- What you have to do -
In the records below, find the line containing "## **乐观并发检查**" and restate it and all lines after it exactly, through the last line.

- Material supplied -
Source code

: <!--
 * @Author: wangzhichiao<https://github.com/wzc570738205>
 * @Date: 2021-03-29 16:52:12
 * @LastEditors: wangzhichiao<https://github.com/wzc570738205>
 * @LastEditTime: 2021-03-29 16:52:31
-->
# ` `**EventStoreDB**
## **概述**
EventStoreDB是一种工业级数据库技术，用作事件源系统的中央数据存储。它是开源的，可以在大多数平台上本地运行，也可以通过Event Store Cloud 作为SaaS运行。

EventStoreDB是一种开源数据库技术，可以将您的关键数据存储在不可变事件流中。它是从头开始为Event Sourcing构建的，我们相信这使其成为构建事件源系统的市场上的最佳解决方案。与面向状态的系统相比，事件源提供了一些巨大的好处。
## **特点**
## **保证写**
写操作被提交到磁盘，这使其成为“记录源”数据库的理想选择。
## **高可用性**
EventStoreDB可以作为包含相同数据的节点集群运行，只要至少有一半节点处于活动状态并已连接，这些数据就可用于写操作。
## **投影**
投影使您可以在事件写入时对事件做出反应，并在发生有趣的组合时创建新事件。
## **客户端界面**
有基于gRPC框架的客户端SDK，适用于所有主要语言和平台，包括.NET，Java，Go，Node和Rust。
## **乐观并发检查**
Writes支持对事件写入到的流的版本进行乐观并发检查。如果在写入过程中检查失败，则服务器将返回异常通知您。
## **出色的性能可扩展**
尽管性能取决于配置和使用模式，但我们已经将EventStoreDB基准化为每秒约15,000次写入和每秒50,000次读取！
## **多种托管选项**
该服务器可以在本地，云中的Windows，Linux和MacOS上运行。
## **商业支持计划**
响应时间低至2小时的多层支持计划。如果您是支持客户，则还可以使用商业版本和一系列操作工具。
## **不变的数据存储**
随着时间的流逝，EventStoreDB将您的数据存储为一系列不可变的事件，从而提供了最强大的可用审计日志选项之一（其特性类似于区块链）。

- Your response -
## **乐观并发检查**
Writes支持对事件写入到的流的版本进行乐观并发检查。如果在写入过程中检查失败，则服务器将返回异常通知您。
## **出色的性能可扩展**
尽管性能取决于配置和使用模式，但我们已经将EventStoreDB基准化为每秒约15,000次写入和每秒50,000次读取！
## **多种托管选项**
该服务器可以在本地，云中的Windows，Linux和MacOS上运行。
## **商业支持计划**
响应时间低至2小时的多层支持计划。如果您是支持客户，则还可以使用商业版本和一系列操作工具。
## **不变的数据存储**
随着时间的流逝，EventStoreDB将您的数据存储为一系列不可变的事件，从而提供了最强大的可用审计日志选项之一（其特性类似于区块链）。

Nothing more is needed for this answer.